■ Collected data
━━━━━━

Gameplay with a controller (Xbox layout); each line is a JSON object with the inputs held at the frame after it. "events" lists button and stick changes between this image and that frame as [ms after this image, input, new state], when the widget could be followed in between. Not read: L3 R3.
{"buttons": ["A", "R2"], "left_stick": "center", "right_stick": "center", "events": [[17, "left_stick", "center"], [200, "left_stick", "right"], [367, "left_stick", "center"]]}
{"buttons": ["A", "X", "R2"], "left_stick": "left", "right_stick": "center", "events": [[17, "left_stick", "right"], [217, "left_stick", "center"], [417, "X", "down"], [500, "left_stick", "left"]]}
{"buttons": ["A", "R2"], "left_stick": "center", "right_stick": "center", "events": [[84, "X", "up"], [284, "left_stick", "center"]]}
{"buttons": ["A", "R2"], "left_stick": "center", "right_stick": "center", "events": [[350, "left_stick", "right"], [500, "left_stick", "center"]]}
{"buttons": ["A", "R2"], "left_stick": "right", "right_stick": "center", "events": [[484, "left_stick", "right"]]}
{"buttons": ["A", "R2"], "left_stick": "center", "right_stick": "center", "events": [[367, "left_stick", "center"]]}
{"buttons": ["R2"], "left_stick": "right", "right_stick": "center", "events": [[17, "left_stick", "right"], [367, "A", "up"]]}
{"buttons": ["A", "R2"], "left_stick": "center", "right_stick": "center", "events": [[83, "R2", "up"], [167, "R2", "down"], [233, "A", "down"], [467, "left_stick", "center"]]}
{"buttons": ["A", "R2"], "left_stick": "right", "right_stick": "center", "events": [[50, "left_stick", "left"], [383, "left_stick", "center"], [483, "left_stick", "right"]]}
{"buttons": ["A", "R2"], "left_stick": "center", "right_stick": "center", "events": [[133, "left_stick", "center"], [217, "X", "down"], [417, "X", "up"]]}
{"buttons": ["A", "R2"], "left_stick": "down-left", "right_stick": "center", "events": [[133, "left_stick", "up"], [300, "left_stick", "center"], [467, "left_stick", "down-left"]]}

━━━━━━

■ Prompt
When a line in the data above contains the string "down", copy that line.

■ Task answer
{"buttons": ["A", "X", "R2"], "left_stick": "left", "right_stick": "center", "events": [[17, "left_stick", "right"], [217, "left_stick", "center"], [417, "X", "down"], [500, "left_stick", "left"]]}
{"buttons": ["A", "R2"], "left_stick": "center", "right_stick": "center", "events": [[83, "R2", "up"], [167, "R2", "down"], [233, "A", "down"], [467, "left_stick", "center"]]}
{"buttons": ["A", "R2"], "left_stick": "center", "right_stick": "center", "events": [[133, "left_stick", "center"], [217, "X", "down"], [417, "X", "up"]]}
{"buttons": ["A", "R2"], "left_stick": "down-left", "right_stick": "center", "events": [[133, "left_stick", "up"], [300, "left_stick", "center"], [467, "left_stick", "down-left"]]}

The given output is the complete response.